■ **EXERCISE AIM**
Answer these questions about the comment thread below:
1. According to Todd, which company might buy Yahoo?
2. What does victor think LinkedIn already published?
3. What does the commenter OpenDataWeb welcome readers to?

--- SOURCE EXTRACT ---

RSS feed for comments on this post.

  1. Matt

    THis is bigger than AOL/Bebo as far as I’m concerned….

  2. Matt

    Now people can finally get over Twine as a “semantic web” application… yahoo will show you all how it’s done.

  3. Jan

    simply. wow!

  4. YDrive

    Yahoo! will just continue to impress, and surprise, the world… good job.. great CEO too! 8-)

  5. Jay

    This is definately far bigger than AOL/Bebo. go yahoo!

  6. SearcH◆ EngineS WEB

    This is probably not as good as it seems.

    Wouldn’t Google have gone in this direction FIRST - it is could provide better results??

  7. Todd

    Awesome. Also big time validation for the individual crusaders for the cited web standards ( Chris Messina ) but…

    Won’t this all just be instantly abandon if Microsoft buys them? Like one millisecond after the deal is cleared, all support for open web standards is retracted? Open web standards do NOT trap people to the Windows operating system, in fact, they help free people from it.

  8. OpenDataWeb

    Welcome to the Open Data Web!

    Now we just have to enable the users to give the data meanings [that are machine readable] — viz., semantically.

  9. momoy

    nice. :D i like this move by yahoo. maybe they are doing this so microsoft will increase their bid. i mean it’s one of the logical reasons behind this sudden launch of new products and innovation by the Y! camp. i really like this.

    hope it gains enough steam to trample the evil google monopoly! go Y! :D

  10. Jan

    well, technically it’s no big deal. but the fact that finally one of the bug guys is pushing it, can change a lot. let’s see how long it takes until web developers annotate their sites by default…

  11. victor

    I thought LinkedIn already published microformats!

--- GIVEN DATA ---

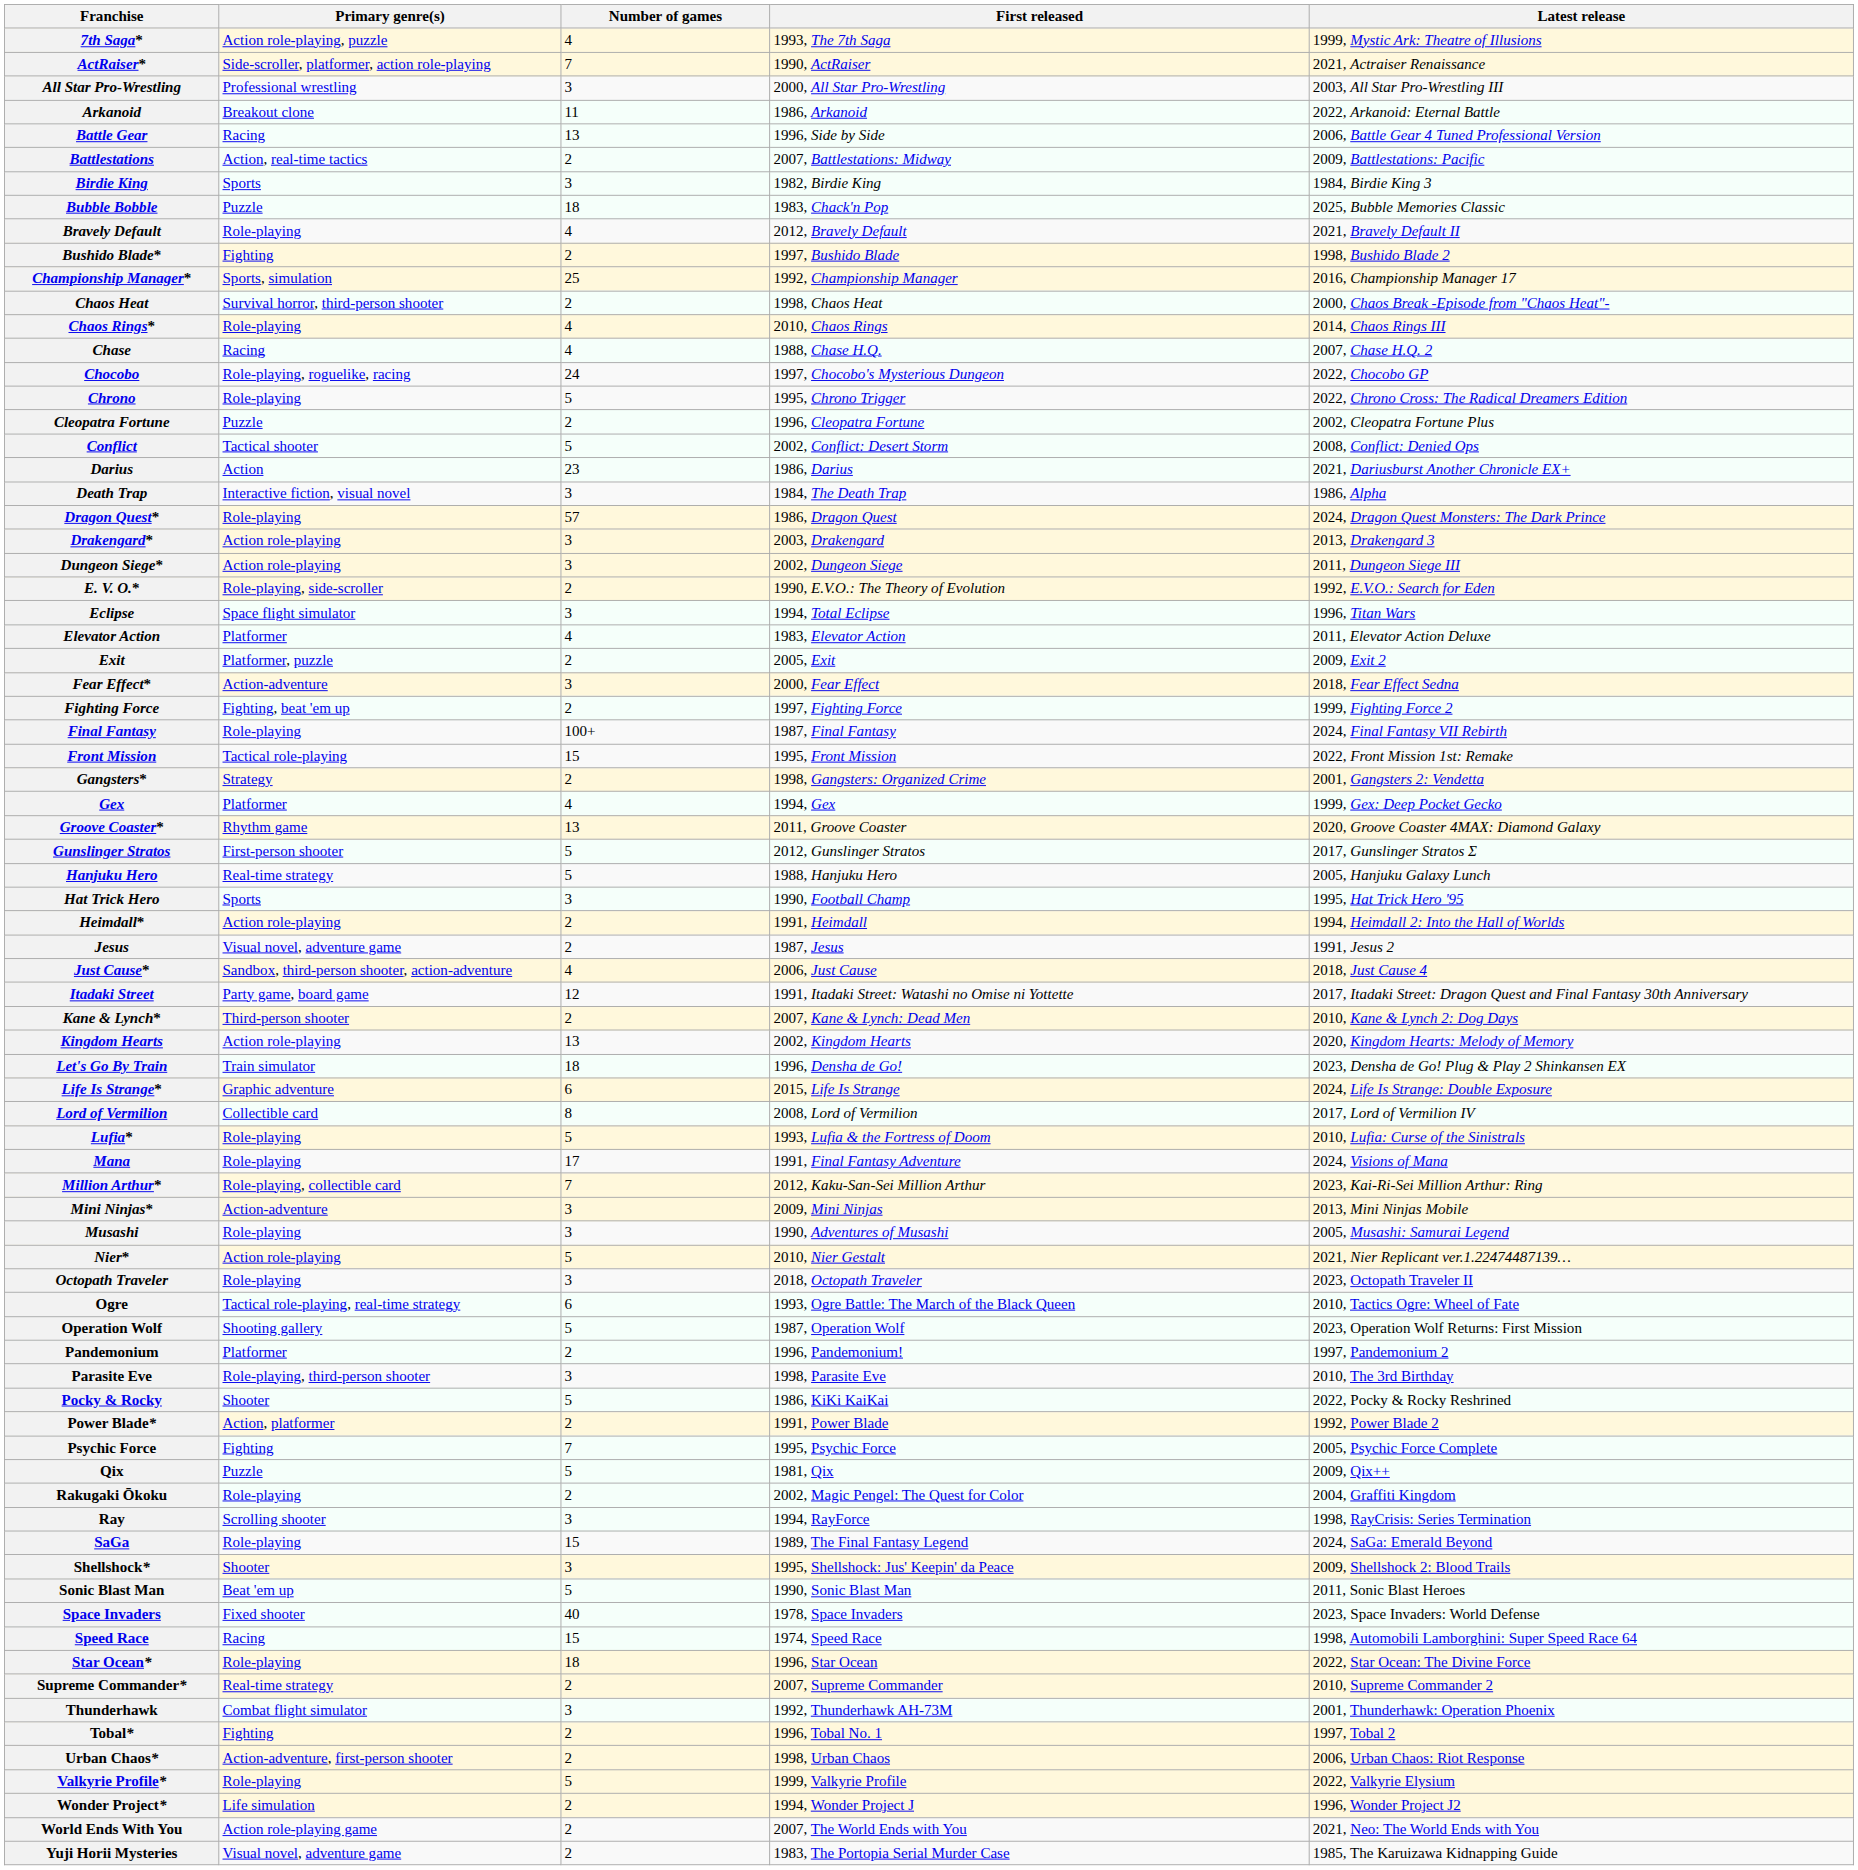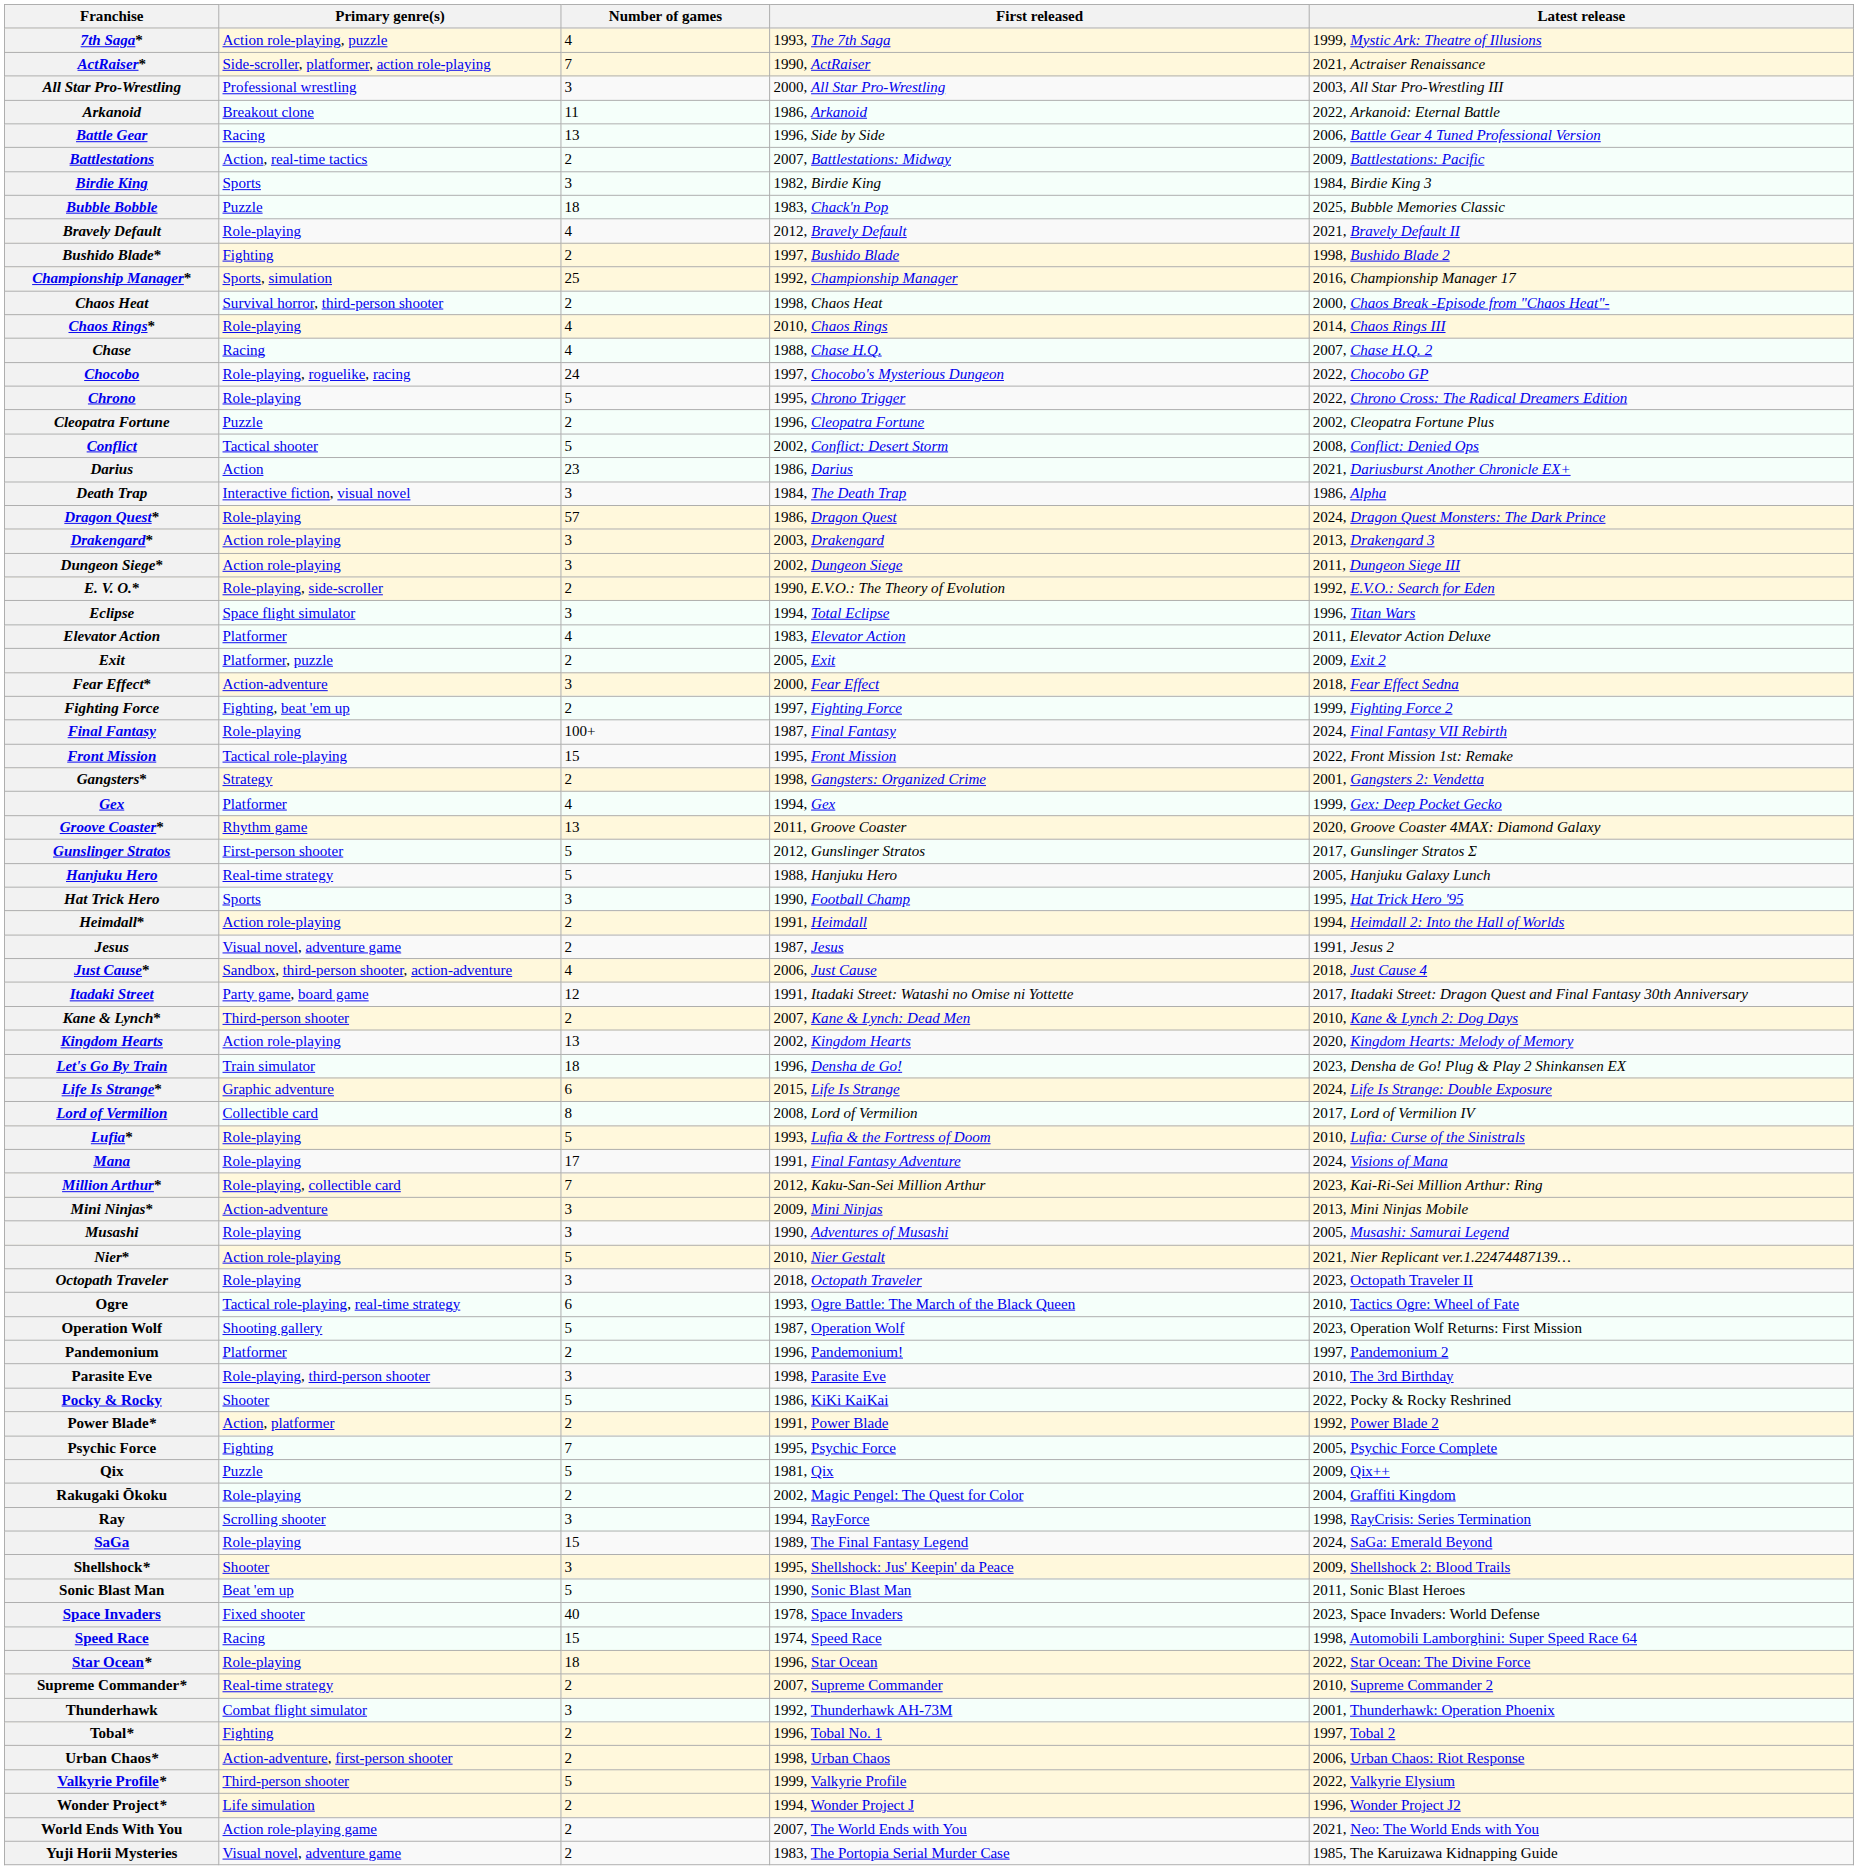Valkyrie Profile* | Primary genre(s): Role-playing -> Third-person shooter
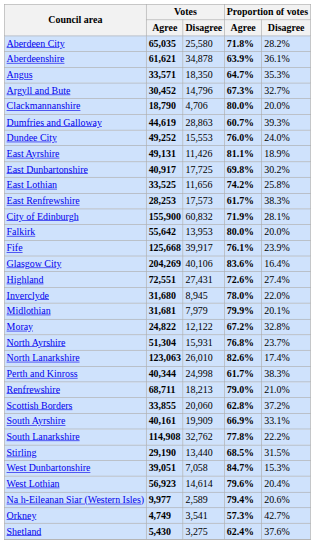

---

■ **THE COMPLETED TASK**
1. Microsoft
2. Microformats
3. The Open Data Web